As you may recall, Jane and I have spent about a month in Villefranche-sur-mer, France in January for the last several years. We are here again for six weeks to escape reality, responsibilities and the worst of the Minnesota winter. When I awoke this morning to the wonderful sound of the bells from the local church, it was 42 degrees, a little on the cool side, but it is sunny and the temperature is rising quickly and should reach a high today of 61, the perfect weather for walking and absorbing the beauty of the Mediterranean.
Villefranche-sur-mer is a little town just east of Nice on the coast. It boasts the only deep water harbor on the north coast of the Mediterranean. The old town where our apartment is located is very quaint and picturesque with most streets too small for cars. Here are a few pictures I took this morning.

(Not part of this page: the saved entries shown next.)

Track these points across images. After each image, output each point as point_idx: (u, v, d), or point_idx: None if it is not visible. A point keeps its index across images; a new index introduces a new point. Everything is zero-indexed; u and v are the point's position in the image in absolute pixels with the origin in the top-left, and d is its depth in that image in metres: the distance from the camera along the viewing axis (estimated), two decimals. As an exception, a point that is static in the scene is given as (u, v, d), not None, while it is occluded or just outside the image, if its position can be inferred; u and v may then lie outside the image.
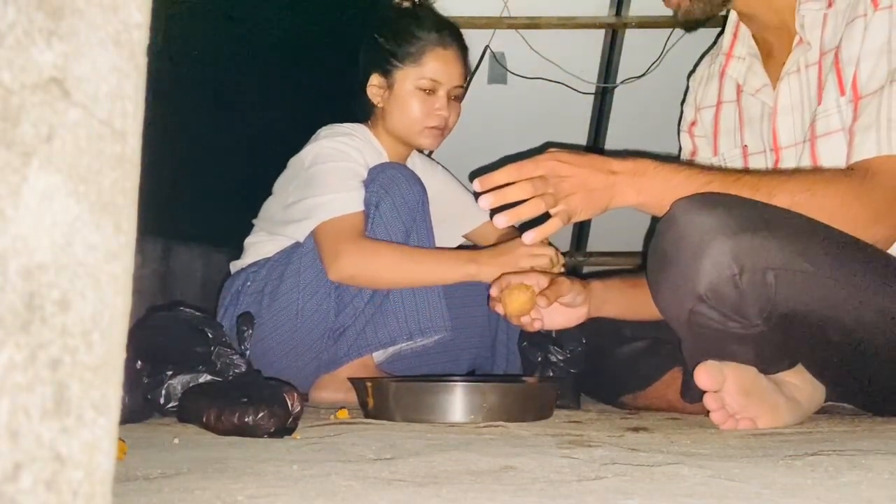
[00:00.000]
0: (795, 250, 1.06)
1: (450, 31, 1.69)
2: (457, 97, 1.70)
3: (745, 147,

Our street from our back windows
Across the street from our back windows
the view from our front windows and balcony
We love reconnecting with friends we have made here and the various merchants we come in contact with. Very little changes from year to year. Marie Claire, the rather elderly woman who runs our favorite boulangerie looks just the same as does her shop and greets us warmly each time we enter. The butcher and his shop have not changed at all. The pork chops we had from there last night had a wonderful flavor, not like in the US. The Petit Casino (a small chain grocery store) and the Picard Surgele (a chain of stores that sells frozen foods of all kinds) have not changed at all, although the personnel are constantly changing. The Primeurs (fruits, vegetables and cheeses) at the main plaza is still run by the same family but the store has been rearranged to be brighter and more welcoming and the wife is more present. We have not yet seen Bernard, another primeur who has a very small place in a small square by the church, but we probably will today. Chez Betty, which in the past I would have described as a dive bar where students from the l'Institut would drink and do their homework, has had a complete renovation and is now very modern but Betty continues to run the place so at least that has not changed.

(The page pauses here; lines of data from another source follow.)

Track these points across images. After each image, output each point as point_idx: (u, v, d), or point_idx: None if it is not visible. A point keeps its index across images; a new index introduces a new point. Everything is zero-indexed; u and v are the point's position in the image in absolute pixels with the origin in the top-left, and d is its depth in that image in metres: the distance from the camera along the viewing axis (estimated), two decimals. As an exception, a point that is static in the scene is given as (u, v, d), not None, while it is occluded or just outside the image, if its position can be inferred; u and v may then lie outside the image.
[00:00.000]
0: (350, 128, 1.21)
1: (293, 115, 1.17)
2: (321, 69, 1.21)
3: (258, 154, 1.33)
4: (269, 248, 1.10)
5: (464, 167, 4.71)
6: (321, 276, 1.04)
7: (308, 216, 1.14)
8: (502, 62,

We had a wonderful dinner at one of the fancy restaurants right on the water, L'Oursin Bleu on New Year's Eve. I did a review for Trip Advisor which you can read if you are so inclined here. We have also eaten at our favorite place Le Serre owned and run by Sylvie who is wonderful and greets us like long lost friends. If we are tired and just want something to eat without having to cook, we go there (it is just half a block away) to split a pizza and green salad. We can also go there for a very nice dinner. Sylvie has specials each night that are really gourmet meals.

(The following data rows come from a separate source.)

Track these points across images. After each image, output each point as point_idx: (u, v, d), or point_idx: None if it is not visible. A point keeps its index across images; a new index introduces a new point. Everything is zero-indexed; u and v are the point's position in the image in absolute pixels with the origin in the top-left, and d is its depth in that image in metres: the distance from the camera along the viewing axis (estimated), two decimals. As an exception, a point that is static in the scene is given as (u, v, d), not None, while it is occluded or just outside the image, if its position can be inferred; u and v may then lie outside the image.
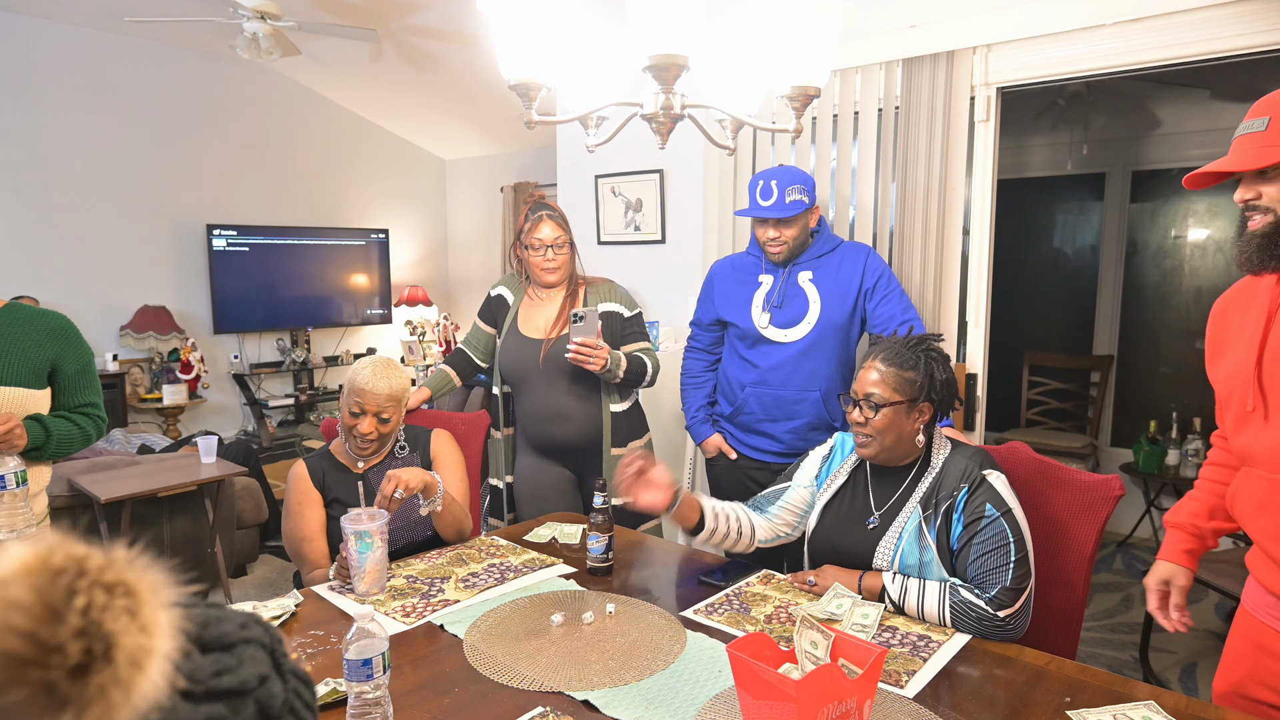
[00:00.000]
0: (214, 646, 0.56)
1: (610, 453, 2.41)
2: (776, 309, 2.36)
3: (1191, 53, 2.25)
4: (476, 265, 7.13)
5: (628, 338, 2.45)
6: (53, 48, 4.92)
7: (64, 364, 1.96)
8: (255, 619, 0.62)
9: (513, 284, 2.56)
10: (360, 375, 1.98)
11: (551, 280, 2.43)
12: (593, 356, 2.23)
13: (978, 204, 2.65)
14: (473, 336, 2.63)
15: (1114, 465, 4.55)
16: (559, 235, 2.39)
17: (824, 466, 1.84)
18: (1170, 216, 4.55)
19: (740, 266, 2.48)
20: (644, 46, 1.30)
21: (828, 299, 2.33)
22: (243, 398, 5.95)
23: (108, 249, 5.28)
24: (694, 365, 2.61)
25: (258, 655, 0.58)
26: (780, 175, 2.30)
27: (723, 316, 2.47)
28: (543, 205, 2.44)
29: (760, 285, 2.41)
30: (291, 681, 0.60)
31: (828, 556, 1.73)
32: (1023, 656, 1.43)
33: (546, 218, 2.40)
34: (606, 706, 1.27)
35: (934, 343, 1.70)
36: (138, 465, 3.45)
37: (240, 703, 0.54)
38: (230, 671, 0.55)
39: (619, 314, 2.45)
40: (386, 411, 1.97)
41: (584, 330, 2.22)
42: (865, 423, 1.65)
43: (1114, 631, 3.32)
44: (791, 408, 2.36)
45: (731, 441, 2.50)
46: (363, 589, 1.67)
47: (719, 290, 2.49)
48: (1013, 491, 1.60)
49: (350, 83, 5.91)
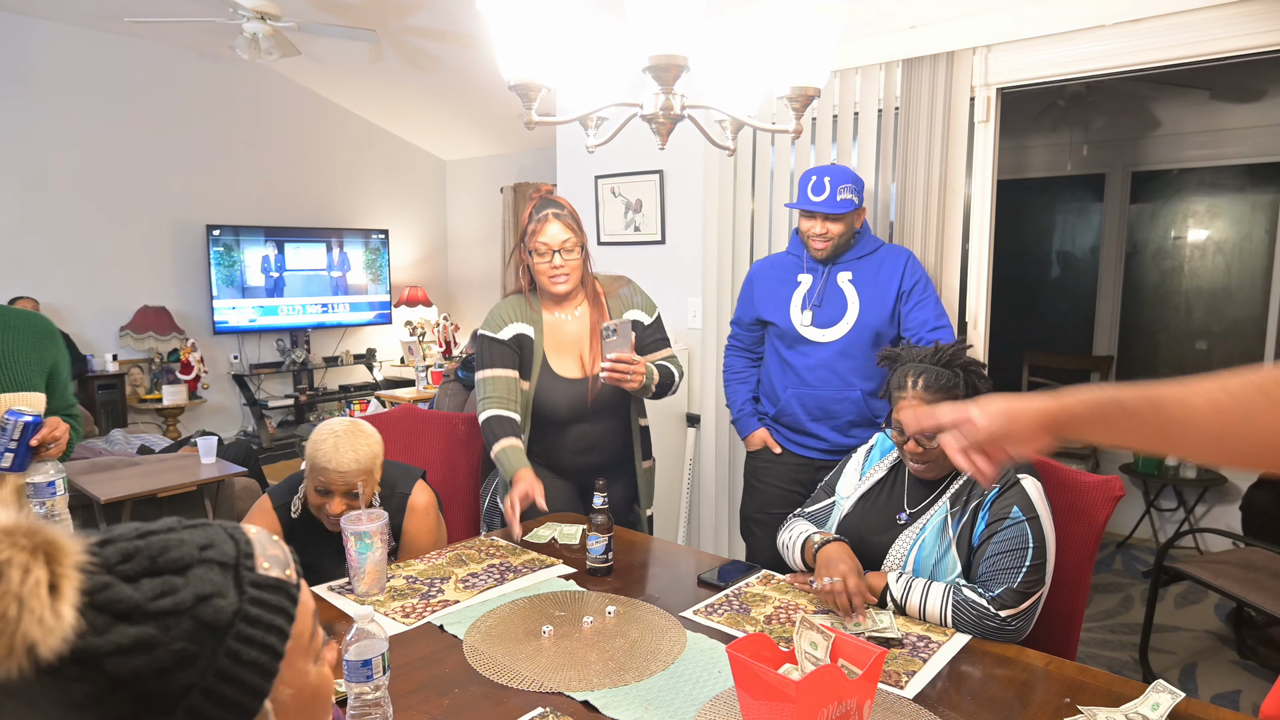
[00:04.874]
0: (165, 570, 0.61)
1: (642, 466, 2.28)
2: (816, 308, 2.36)
3: (1191, 53, 2.25)
4: (476, 266, 7.13)
5: (650, 347, 2.22)
6: (53, 48, 4.92)
7: (59, 367, 1.94)
8: (230, 534, 0.67)
9: (523, 312, 2.15)
10: (321, 451, 1.74)
11: (560, 290, 2.09)
12: (629, 373, 2.00)
13: (978, 205, 2.65)
14: (498, 390, 2.08)
15: (1114, 466, 4.54)
16: (569, 237, 2.06)
17: (865, 461, 1.86)
18: (1170, 217, 4.56)
19: (780, 266, 2.48)
20: (644, 47, 1.30)
21: (866, 300, 2.32)
22: (242, 398, 5.95)
23: (107, 249, 5.28)
24: (736, 362, 2.61)
25: (208, 574, 0.62)
26: (834, 172, 2.29)
27: (763, 316, 2.46)
28: (550, 202, 2.10)
29: (800, 285, 2.40)
30: (251, 591, 0.64)
31: (853, 546, 1.72)
32: (1022, 657, 1.43)
33: (554, 217, 2.06)
34: (606, 707, 1.26)
35: (963, 351, 1.68)
36: (137, 465, 3.45)
37: (173, 620, 0.59)
38: (170, 593, 0.60)
39: (639, 323, 2.22)
40: (356, 486, 1.74)
41: (618, 345, 1.98)
42: (924, 451, 1.64)
43: (1114, 632, 3.32)
44: (832, 408, 2.36)
45: (777, 438, 2.51)
46: (362, 590, 1.67)
47: (759, 290, 2.48)
48: (1046, 501, 1.59)
49: (350, 83, 5.91)
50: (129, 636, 0.58)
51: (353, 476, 1.74)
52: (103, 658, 0.57)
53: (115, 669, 0.57)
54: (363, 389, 6.27)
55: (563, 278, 2.08)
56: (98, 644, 0.57)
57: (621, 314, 2.19)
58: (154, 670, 0.58)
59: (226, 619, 0.62)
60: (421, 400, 5.21)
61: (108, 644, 0.57)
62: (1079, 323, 4.90)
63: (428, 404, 4.39)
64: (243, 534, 0.68)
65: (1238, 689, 2.85)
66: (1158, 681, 1.27)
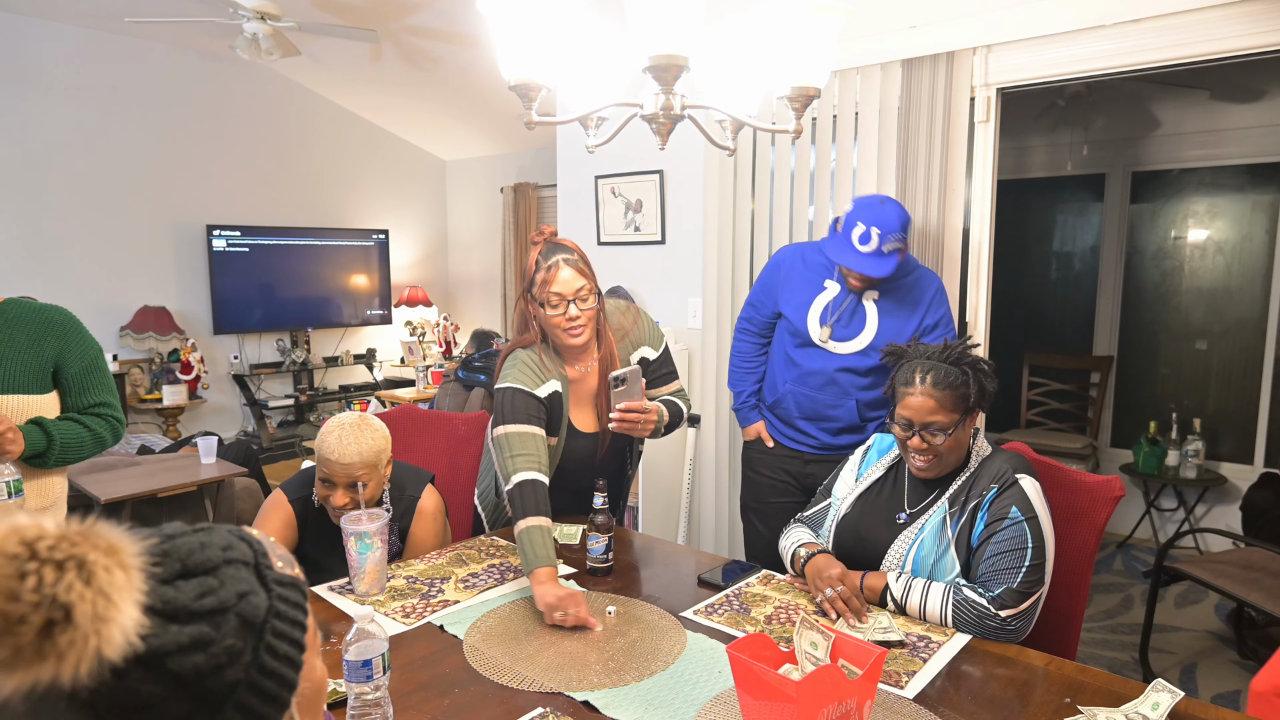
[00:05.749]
0: (198, 571, 0.63)
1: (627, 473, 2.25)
2: (835, 323, 2.31)
3: (1192, 53, 2.25)
4: (476, 266, 7.13)
5: (660, 380, 2.10)
6: (53, 48, 4.92)
7: (67, 361, 1.78)
8: (241, 536, 0.69)
9: (554, 370, 1.95)
10: (326, 442, 1.75)
11: (577, 343, 1.88)
12: (640, 422, 1.89)
13: (978, 205, 2.65)
14: (530, 449, 1.83)
15: (1114, 466, 4.55)
16: (583, 284, 1.84)
17: (862, 461, 1.86)
18: (1170, 217, 4.55)
19: (810, 264, 2.39)
20: (644, 47, 1.30)
21: (885, 325, 2.28)
22: (243, 398, 5.95)
23: (108, 249, 5.28)
24: (746, 348, 2.56)
25: (239, 574, 0.65)
26: (882, 222, 2.15)
27: (781, 310, 2.42)
28: (557, 247, 1.87)
29: (825, 290, 2.34)
30: (276, 589, 0.67)
31: (851, 545, 1.73)
32: (1023, 657, 1.43)
33: (565, 263, 1.83)
34: (606, 707, 1.26)
35: (969, 349, 1.68)
36: (138, 465, 3.45)
37: (222, 618, 0.61)
38: (212, 593, 0.62)
39: (646, 359, 2.08)
40: (358, 479, 1.75)
41: (627, 394, 1.87)
42: (929, 448, 1.63)
43: (1114, 632, 3.32)
44: (826, 411, 2.36)
45: (770, 430, 2.51)
46: (362, 590, 1.67)
47: (784, 282, 2.41)
48: (1044, 500, 1.59)
49: (350, 83, 5.91)
50: (187, 635, 0.59)
51: (355, 469, 1.74)
52: (166, 657, 0.58)
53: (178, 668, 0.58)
54: (363, 389, 6.27)
55: (579, 329, 1.87)
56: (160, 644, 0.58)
57: (631, 354, 2.05)
58: (211, 667, 0.60)
59: (262, 615, 0.64)
60: (421, 400, 5.21)
61: (170, 643, 0.58)
62: (1079, 323, 4.90)
63: (428, 404, 4.39)
64: (250, 536, 0.70)
65: (1238, 689, 2.85)
66: (1157, 681, 1.27)
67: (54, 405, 1.80)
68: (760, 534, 2.51)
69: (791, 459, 2.46)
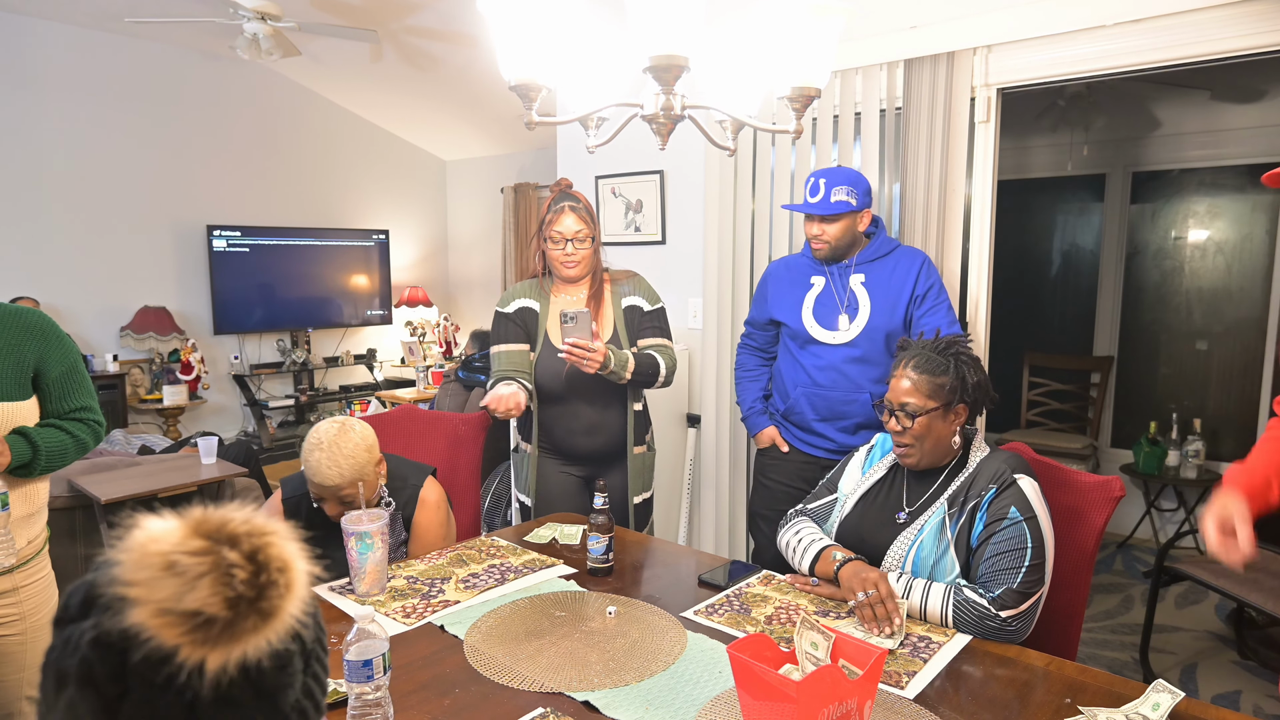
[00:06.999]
0: None
1: (633, 451, 2.36)
2: (830, 313, 2.37)
3: (1192, 53, 2.25)
4: (477, 266, 7.14)
5: (643, 333, 2.34)
6: (53, 48, 4.93)
7: (48, 366, 1.70)
8: None
9: (532, 290, 2.35)
10: (309, 463, 1.78)
11: (571, 275, 2.27)
12: (585, 358, 2.11)
13: (978, 205, 2.65)
14: (510, 363, 2.29)
15: (1114, 466, 4.54)
16: (581, 229, 2.23)
17: (866, 460, 1.87)
18: (1170, 217, 4.55)
19: (794, 268, 2.49)
20: (644, 47, 1.30)
21: (878, 303, 2.33)
22: (243, 398, 5.95)
23: (108, 249, 5.28)
24: (748, 360, 2.63)
25: None
26: (830, 175, 2.31)
27: (775, 316, 2.48)
28: (567, 196, 2.27)
29: (812, 286, 2.41)
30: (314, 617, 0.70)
31: (853, 545, 1.73)
32: (1023, 657, 1.43)
33: (569, 209, 2.23)
34: (607, 707, 1.26)
35: (963, 344, 1.71)
36: (138, 466, 3.45)
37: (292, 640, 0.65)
38: None
39: (638, 308, 2.35)
40: (348, 492, 1.78)
41: (575, 331, 2.10)
42: (903, 431, 1.66)
43: (1114, 632, 3.32)
44: (841, 409, 2.37)
45: (785, 436, 2.52)
46: (363, 590, 1.67)
47: (772, 291, 2.50)
48: (1044, 500, 1.59)
49: (350, 83, 5.91)
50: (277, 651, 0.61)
51: (340, 489, 1.77)
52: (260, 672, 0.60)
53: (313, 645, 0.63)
54: (363, 389, 6.27)
55: (573, 264, 2.26)
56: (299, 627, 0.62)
57: (620, 302, 2.35)
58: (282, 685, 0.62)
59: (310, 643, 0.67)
60: (422, 400, 5.21)
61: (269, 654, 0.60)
62: (1079, 323, 4.90)
63: (428, 404, 4.39)
64: None
65: (1238, 689, 2.85)
66: (1158, 681, 1.27)
67: (34, 412, 1.72)
68: (772, 542, 2.47)
69: (808, 465, 2.45)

While we like to think that we are escaping reality, we are not. Everybody we meet is aghast that we have elected Donald Trump as President, but they are also concerned about things in their own countries. The French worry about the rising popularity of the Front National lead by Marine Le Pen. The Brits cannot explain Brexit. The other day an Australian who lived in Istanbul described to me the horror of the night of the coup in Turkey and the ongoing demonstrations and arrests taking place there. Fortunately he and his wife have been able to sell their home there and leave, even though they loved living there.
To try to keep some balance in my life, from time to time amongst my critique of Donald Trump and calls to action, I will try to write about this wonderful little town on a beautiful stretch of the Mediterranean where the people are friendly to all.